Audience 1: Biology majors at UMD
Audience 2: A mother’s group in College Park
- Audience analysis: Construct an introduction that captures the audience’s attention, makes them receptive to your topic, places the term/concept in a context, and previews the main ideas/claims you present in the essay. Following the introduction, you should develop your definition with 3-4 main claims. Well-structured claims for this paper feature a declarative sentence, highlight only one idea, express the idea precisely, and target a specific audience. Support each claim with enough compelling evidence to satisfy the reader. Each sentence should reflect careful thought in both word choice and structure. These sentences, in turn, should coalesce into robust, coherent paragraphs governed by clear and relevant topic sentences. Identify both audiences and explain each audience’s prior orientation to the topic. How much prior knowledge does the reader have about the topic? Given the audience’s stance toward your topic, describe briefly your decisions regarding the selection and arrangement of your supporting material. How did the topoi covered in class guide the development of the topic for each audience?

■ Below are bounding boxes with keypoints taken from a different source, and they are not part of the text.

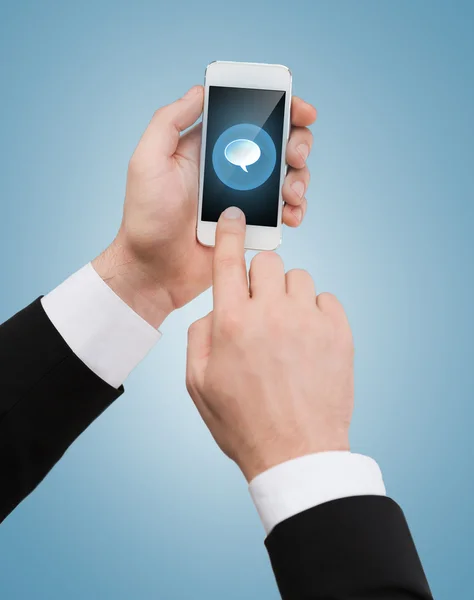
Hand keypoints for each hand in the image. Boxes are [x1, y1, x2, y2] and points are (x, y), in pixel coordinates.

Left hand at [93, 86, 316, 326]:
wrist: (155, 269)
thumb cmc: (146, 217)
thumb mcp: (147, 161)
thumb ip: (169, 122)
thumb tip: (199, 91)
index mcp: (210, 147)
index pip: (250, 116)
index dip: (280, 107)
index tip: (299, 109)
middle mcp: (232, 167)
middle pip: (279, 142)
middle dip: (298, 141)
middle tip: (294, 154)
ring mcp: (246, 197)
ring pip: (288, 175)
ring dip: (300, 177)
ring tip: (289, 192)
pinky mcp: (253, 224)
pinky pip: (285, 211)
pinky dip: (296, 209)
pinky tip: (290, 215)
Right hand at [186, 208, 353, 481]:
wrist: (297, 453)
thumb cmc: (243, 422)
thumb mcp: (198, 384)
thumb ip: (200, 336)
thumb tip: (215, 308)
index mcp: (232, 323)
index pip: (230, 261)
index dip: (230, 232)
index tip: (234, 216)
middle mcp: (271, 314)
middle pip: (268, 262)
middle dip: (260, 277)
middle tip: (259, 307)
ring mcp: (309, 321)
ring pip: (298, 278)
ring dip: (288, 295)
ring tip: (286, 328)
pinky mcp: (339, 333)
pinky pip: (327, 299)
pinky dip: (316, 311)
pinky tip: (309, 339)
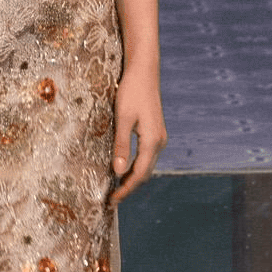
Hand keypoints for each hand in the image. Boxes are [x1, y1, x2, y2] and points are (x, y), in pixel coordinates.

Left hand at [110, 60, 165, 204]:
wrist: (144, 71)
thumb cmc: (131, 91)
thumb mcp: (122, 119)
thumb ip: (121, 145)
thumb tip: (117, 171)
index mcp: (152, 141)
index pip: (139, 173)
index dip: (126, 189)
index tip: (112, 200)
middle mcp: (159, 142)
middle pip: (145, 173)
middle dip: (129, 187)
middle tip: (112, 199)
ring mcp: (159, 137)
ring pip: (147, 165)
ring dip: (133, 178)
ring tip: (116, 188)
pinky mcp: (155, 132)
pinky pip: (147, 156)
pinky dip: (136, 167)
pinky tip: (124, 169)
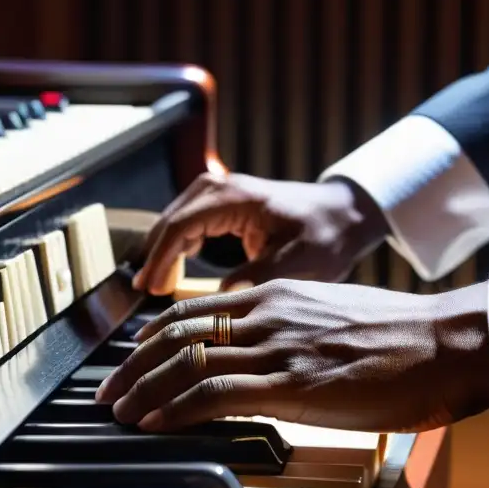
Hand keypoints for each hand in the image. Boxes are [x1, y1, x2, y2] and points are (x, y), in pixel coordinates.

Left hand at [95, 279, 488, 432]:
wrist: (448, 343)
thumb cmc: (404, 340)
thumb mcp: (337, 319)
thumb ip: (295, 329)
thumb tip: (271, 355)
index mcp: (279, 295)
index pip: (195, 309)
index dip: (153, 335)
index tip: (131, 357)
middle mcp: (269, 314)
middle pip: (177, 332)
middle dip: (131, 365)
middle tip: (104, 390)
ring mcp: (278, 347)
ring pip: (186, 361)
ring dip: (142, 389)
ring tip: (115, 412)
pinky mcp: (292, 384)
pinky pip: (214, 392)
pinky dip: (174, 409)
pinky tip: (151, 424)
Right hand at [132, 172, 388, 294]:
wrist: (345, 214)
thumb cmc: (326, 234)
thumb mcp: (299, 261)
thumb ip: (258, 276)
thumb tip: (221, 299)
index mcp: (236, 198)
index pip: (181, 226)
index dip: (160, 259)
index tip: (150, 289)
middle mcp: (222, 188)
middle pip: (170, 220)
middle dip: (154, 256)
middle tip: (143, 294)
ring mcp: (221, 193)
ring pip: (175, 221)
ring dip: (162, 252)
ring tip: (155, 288)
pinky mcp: (224, 204)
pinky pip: (188, 224)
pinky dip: (176, 247)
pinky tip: (172, 274)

- Workshop Evaluation: Briefly describe the revision process including changes you made to your final draft, peer advice, and material from Clark, Lanham and Hacker. How did you detect errors, weaknesses in word choice, argument structure or arrangement of evidence? How did you fix these problems? By now Clark’s Tools and Lanham’s revision method should guide your writing.
- The Paper: Provide a cogent definition for two separate audiences. Avoid cutting and pasting material from one audience definition to the other. THINK as you write.
- Annotated Bibliography: Following the advice offered in MLA, APA, Chicago or other accepted style manual, prepare a bibliography of the resources consulted for your paper (even if you did not include them in the final draft of the paper.) Each entry should include full publication information and a thoughtful annotation.